Denis shook his head. ‘Ambrose Coates lives.’

‘The cur lives?’ Carl let out a string of curses as he held up his hands, the bandages on his fingers as bloody and soiled as the one on his arm. ‘His work, the traitor. He lied to us, used us to spy on the Nevilles. How does he thank us? Takes off with the Percy girl. And there we are, looking like we helped the traitor spy on the Nevilles and run off with the prize.’

‘I heard it was Sir John Neville who broke your fingers, not Ambrose Coates,’ said Owen.

‘Because of him! Sir John’s men dragged me to their lord. Who was the white-haired musician? For whom was he spying? Where has he taken the lass? His men held down my hands, splayed my fingers. Neville had a wooden mallet. Every I don’t know rewarded with a thwack.’ He stomped his foot. ‘Thwack. Thwack.’ Tears of anger turned to despair and pain at the memory. ‘Took the lass I protected with my life for months. My treasure. I knew who she was. The missing Percy, the nun who abandoned her lover, let the villagers burn him.
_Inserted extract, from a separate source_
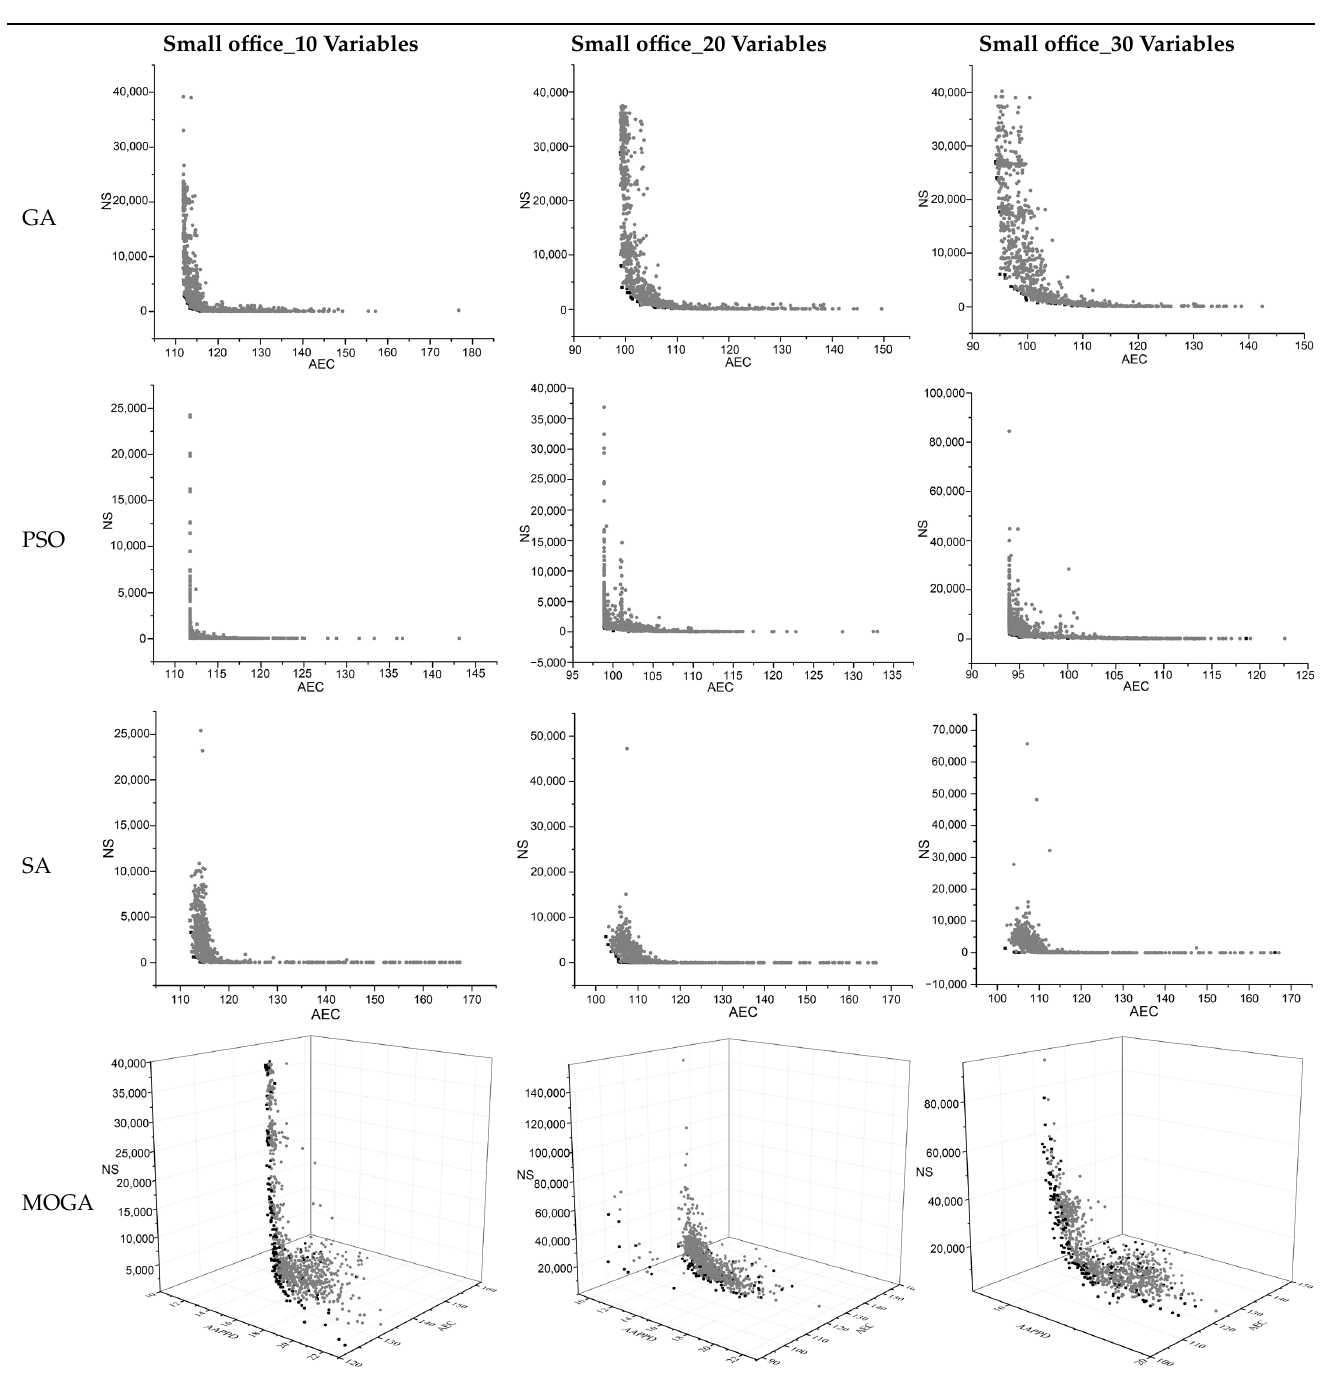
Table A1. The hyperparameter optimization convergence graphs of the four test algorithms.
I meant to turn south after Cawood, deliver her up to Sir Thomas Percy. But he stole her. And ruined me. I will never play again. Never. A musician with crushed fingers?’ He stabbed a hand at Denis. ‘Your comrade destroyed me.’

‘You did it to yourself, you greedy cur,’ Stephen growled.
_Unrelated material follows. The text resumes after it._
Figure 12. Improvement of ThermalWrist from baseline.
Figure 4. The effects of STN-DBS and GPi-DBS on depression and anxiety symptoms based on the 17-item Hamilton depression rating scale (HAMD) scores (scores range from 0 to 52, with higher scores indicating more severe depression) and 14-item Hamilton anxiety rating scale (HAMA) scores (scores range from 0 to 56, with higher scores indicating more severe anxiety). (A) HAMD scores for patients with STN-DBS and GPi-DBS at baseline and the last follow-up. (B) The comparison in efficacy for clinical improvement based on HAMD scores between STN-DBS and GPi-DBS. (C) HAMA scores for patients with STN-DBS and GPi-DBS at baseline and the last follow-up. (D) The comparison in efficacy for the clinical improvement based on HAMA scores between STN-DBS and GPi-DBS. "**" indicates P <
‘You failed her that night at Cawood,’ said Denis. ‘Took off to the fields with the cook while one of your men crawled onto her pallet. How could Ambrose leave her?’
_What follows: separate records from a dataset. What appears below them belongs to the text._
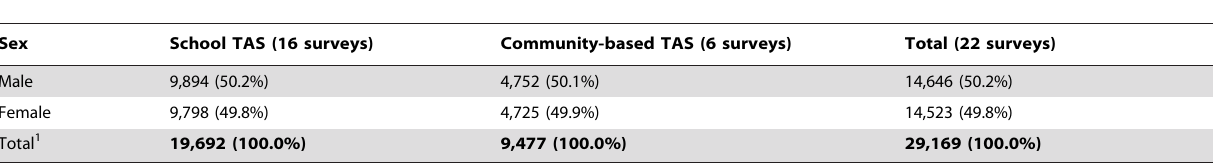
Table 5. TAS sample size by sex for school and community-based surveys.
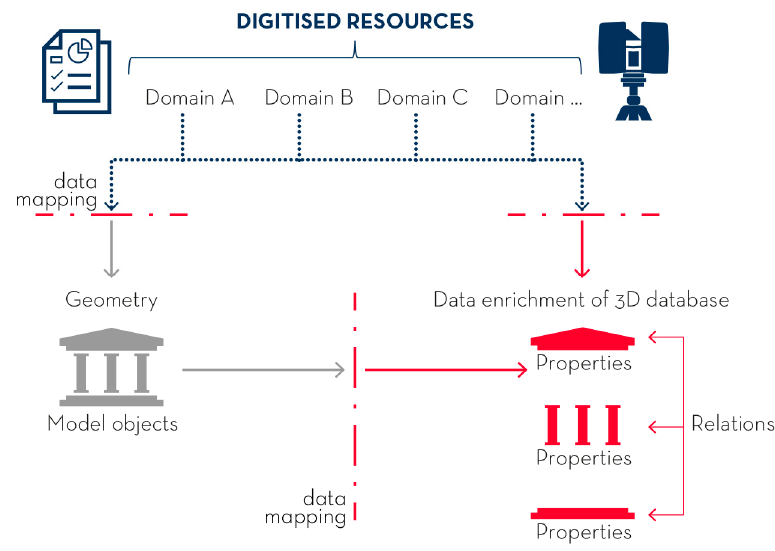
Figure 2. Workflow to develop an HBIM model based on external digitised resources. The external data from different knowledge domains are mapped and flown to the parallel construction of 3D geometries and the corresponding HBIM objects and information (properties and relations).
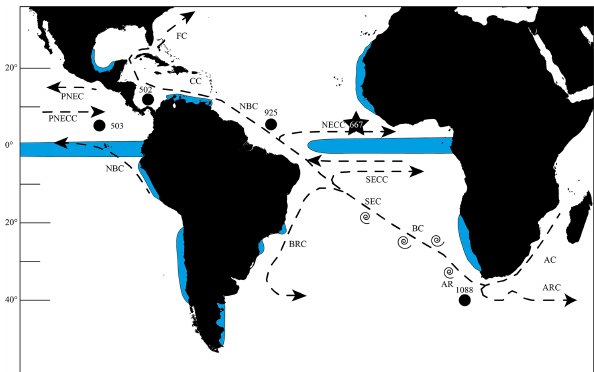
Figure 1. Map of the southern and tropical Atlantic Ocean show- ing the investigated and other important sites, as well as the most important currents. The star marks Site 667 and the black dots Sites 502, 503 and 925, which were investigated by Knapperts- busch (2007a, 2016), as well as ODP Site 1088, which was used by Dausmann et al. (2017) for a reconstruction of the AMOC strength using ε Nd isotopes. Blue areas show regions of upwelling (Shipboard Scientific Party, 1998, 2003; Merino and Monreal- Gómez, 2009; Clyde-Brockway, 2014; Pelegrí and Benazzouz, 2015; Kämpf and Chapman, 2016). Currents following Shipboard Scientific Party (1998). AC = Agulhas Current, AR = Agulhas Rings, ARC = Agulhas Return Current, BC = Benguela Current, BRC = Brazil Current, CC = Caribbean Current, FC = Florida Current, NBC = North Brazil Current, NECC = North Equato- rial Counter Current, PNEC = Pacific North Equatorial Current, PNECC = Pacific North Equatorial Counter Current, SEC = South Equatorial Current, SECC = South Equatorial Counter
‘Time enough for that after you finish the tale,’ said Owen. ‘Tell me all that happened the night of Ronan’s death.’

As they bickered through the telling, Carl cursing, Will moaning, Owen pieced together a picture of the moments leading up to and past Ronan’s murder. Will’s excuse – cajoled into investing in a shipment of goods, promised riches, celebrating with his partner’s maidservant, and then the terrible news, pirates, complete loss, a loss of his daughters’ dowries, the business partner threatening to expose him for getting his maidservant with child, the cost of caring for her. An endless trap. His wife’s disbelief when he obeyed his confessor and told her everything. Her flight south to her parents with the children, where the pestilence of summer took one of his daughters.

‘I wanted the account book. God forgive me, that is all I wanted. I meant to take it to Dom Jehannes. He’s a kind man. He would listen. He would convince my Mary that I had been one of many Ronan ruined. That I meant to restore the dowries.’ Will groaned. ‘But that wasn’t what Ronan carried. I am cursed. It was not the book.’

‘How could you tell in the dark?’ Owen asked.

‘What he carried was too big. The account book is smaller. Thinner.’

‘What did you do with the book he carried?’

‘Tossed it away. No use to me.’

‘And you took it up.’ Owen nodded to Carl. ‘How did you come to this house?’

‘I followed him home that morning. I wanted a place I could slip in and out while watching for Ambrose Coates.’

Will groaned again. ‘I ran from the minster yard. Never looked back.’

‘Course not,’ said Carl. ‘A whipped pup running to hide in his den, lick his wounds. I followed him. Watched. Saw he had troubles, no sign of a wife, family, his apprentices cursing him for cold food and little of it.’